══ Entries supplied ══

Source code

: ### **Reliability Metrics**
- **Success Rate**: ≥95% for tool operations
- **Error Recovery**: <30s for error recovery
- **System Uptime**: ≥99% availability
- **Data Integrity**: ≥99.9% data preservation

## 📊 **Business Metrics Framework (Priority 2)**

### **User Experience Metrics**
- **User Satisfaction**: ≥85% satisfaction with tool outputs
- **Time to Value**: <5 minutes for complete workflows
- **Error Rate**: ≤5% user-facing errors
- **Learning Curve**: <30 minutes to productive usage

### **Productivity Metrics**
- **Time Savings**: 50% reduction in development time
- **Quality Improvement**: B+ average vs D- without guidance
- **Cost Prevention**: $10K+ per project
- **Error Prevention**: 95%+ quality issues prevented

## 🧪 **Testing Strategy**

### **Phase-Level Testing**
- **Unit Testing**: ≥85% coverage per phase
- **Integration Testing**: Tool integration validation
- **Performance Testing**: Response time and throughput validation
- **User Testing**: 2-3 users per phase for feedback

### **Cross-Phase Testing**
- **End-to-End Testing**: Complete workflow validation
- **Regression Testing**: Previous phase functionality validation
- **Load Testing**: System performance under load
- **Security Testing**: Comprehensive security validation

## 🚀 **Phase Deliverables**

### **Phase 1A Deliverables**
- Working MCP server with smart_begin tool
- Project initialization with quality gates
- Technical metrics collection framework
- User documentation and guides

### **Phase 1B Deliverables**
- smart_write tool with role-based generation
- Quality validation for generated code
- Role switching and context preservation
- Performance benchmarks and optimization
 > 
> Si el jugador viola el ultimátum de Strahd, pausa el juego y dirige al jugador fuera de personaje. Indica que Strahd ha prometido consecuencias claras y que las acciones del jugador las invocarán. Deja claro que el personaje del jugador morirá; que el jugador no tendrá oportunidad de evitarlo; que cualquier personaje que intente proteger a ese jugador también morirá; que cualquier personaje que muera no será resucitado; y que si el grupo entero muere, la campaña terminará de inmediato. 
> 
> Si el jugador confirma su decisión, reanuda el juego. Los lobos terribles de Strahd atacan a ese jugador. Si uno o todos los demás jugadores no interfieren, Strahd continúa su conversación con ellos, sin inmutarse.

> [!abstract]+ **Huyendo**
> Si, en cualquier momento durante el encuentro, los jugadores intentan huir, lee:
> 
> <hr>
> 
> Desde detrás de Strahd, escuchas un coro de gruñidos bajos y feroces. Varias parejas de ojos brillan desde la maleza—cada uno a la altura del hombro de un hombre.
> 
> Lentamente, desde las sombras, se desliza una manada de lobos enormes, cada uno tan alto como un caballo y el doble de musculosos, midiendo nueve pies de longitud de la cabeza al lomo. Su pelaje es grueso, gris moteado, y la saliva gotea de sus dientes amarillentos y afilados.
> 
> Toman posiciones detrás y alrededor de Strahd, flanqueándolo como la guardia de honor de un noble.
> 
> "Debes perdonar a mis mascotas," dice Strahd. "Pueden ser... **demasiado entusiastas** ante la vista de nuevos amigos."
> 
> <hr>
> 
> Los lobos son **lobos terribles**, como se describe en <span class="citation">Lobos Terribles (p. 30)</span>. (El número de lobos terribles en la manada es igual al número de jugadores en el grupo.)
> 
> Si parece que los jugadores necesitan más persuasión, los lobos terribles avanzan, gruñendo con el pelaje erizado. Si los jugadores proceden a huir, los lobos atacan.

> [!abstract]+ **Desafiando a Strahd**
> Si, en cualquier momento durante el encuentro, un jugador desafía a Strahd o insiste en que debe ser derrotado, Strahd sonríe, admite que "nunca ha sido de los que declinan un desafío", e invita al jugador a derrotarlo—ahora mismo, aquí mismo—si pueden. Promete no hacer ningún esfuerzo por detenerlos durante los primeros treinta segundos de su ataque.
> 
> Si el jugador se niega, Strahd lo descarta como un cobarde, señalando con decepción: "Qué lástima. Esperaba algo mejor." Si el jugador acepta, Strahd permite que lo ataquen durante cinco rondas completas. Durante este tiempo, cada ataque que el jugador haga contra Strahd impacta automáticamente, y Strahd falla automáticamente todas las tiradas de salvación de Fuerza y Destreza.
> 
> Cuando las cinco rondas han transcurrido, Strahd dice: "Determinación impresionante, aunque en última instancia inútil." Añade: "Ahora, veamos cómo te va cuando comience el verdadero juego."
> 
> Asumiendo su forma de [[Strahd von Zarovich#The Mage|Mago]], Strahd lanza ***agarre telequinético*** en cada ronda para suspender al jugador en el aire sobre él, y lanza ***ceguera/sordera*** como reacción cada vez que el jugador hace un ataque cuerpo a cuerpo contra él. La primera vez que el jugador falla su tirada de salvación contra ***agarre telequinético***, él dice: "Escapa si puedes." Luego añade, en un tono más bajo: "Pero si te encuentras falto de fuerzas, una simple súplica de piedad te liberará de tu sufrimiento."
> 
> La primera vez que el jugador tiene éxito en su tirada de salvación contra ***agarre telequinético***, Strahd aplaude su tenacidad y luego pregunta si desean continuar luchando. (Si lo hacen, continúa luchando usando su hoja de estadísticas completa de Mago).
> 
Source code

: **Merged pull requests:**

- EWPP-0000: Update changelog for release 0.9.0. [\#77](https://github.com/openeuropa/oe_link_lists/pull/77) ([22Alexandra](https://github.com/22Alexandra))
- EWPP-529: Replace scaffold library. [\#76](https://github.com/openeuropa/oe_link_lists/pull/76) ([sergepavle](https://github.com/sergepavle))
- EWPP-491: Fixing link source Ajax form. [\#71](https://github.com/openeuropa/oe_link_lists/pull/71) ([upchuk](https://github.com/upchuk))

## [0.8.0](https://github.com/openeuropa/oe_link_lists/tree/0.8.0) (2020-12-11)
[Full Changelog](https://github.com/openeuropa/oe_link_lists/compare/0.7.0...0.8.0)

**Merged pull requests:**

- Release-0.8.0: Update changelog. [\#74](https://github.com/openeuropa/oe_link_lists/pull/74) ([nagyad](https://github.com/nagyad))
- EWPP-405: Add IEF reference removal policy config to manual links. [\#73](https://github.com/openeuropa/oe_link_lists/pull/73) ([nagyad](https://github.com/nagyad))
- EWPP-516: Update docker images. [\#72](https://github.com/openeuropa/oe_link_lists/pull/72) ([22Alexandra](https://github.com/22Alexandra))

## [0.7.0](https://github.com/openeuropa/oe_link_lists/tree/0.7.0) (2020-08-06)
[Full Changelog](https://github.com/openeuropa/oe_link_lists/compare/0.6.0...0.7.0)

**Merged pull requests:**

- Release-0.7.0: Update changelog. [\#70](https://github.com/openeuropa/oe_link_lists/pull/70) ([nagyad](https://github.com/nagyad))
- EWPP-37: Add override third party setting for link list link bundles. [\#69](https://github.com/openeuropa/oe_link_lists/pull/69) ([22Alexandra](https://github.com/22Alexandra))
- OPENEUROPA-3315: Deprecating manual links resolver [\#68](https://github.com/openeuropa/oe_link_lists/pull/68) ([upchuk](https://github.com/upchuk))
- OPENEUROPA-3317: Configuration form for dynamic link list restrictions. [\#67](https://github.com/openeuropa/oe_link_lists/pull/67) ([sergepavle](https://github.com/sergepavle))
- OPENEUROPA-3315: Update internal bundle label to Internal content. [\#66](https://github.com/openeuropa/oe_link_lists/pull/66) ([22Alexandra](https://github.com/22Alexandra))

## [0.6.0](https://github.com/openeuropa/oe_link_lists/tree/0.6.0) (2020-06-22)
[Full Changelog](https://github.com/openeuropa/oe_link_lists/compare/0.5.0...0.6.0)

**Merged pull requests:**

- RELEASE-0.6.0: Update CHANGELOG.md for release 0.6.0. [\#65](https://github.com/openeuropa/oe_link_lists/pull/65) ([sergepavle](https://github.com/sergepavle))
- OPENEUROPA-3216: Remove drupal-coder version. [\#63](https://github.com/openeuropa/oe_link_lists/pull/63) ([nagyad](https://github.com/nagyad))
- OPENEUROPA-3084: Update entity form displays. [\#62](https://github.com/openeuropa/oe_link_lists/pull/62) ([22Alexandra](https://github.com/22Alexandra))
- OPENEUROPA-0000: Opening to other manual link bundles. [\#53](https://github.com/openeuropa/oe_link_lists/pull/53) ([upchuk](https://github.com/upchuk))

═══

■ **Task directions**
Find every line in the records above that contains the word "cualquier", and copy each one.

■ **Task result**
> Si el jugador viola el ultimátum de Strahd, pausa el juego y dirige al jugador fuera de personaje. Indica que Strahd ha prometido consecuencias claras y que las acciones del jugador las invocarán. Deja claro que el personaje del jugador morirá; que el jugador no tendrá oportunidad de evitarlo; que cualquier personaje que intente proteger a ese jugador también morirá; que cualquier personaje que muera no será resucitado; y que si el grupo entero muere, la campaña terminará de inmediato. 
> Si, en cualquier momento durante el encuentro, los jugadores intentan huir, lee:
> Si, en cualquier momento durante el encuentro, un jugador desafía a Strahd o insiste en que debe ser derrotado, Strahd sonríe, admite que "nunca ha sido de los que declinan un desafío", e invita al jugador a derrotarlo—ahora mismo, aquí mismo—si pueden. Promete no hacer ningún esfuerzo por detenerlos durante los primeros treinta segundos de su ataque.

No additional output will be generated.